* [WRITTEN TASK 1] In the mailing-list post below, what is the string of symbol associations said to be grounded in?
* [WRITTEN TASK 2] List every word that the mailing-list post below equates with another word in its chain of meanings.

* [TEXT EXCERPT]
┄┄┄┄┄┄

[ExI] Semiotics and Computability (was: The digital nature of brains)

Stefano Vaj stefano.vaj at gmail.com
Thu Feb 4 14:30:37 UTC 2010

On 4 February 2010 14:03, Stathis Papaioannou <stathisp at gmail.com> wrote:

> 2010/2/4 Stefano Vaj <stefano.vaj at gmail.com>:
> > On 4 February 2010 12:15, Stathis Papaioannou <stathisp at gmail.com>
> wrote:
> >>
> >> I'm not completely sure what you're saying in this post, but at some
> >> point the string of symbol associations (A means B, B means C, C means
> >> D...) is grounded in sensory input.
> >
> > Defined as?
> Input from the environment. "Chien" is "hund", "hund" is "dog", and
> "dog" is the furry creature with four legs and a tail, as learned by
> English speakers as young children.

┄┄┄┄┄┄

* [DATASET EXCERPT]
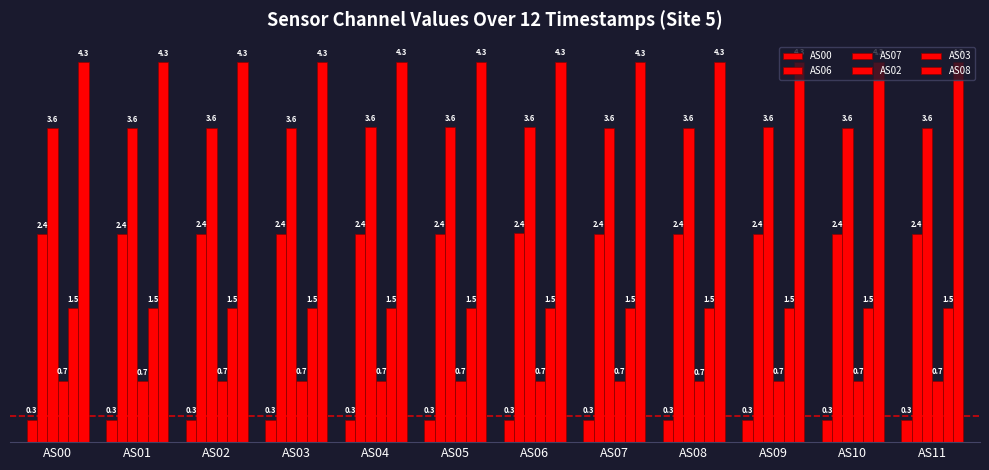

Where is AS08 nearest to the value 4?

AS01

┄┄┄┄┄┄

* [OUTPUT 1] Sensory input, defined as input from the environment.

* [OUTPUT 2] "Chien", "hund", "dog"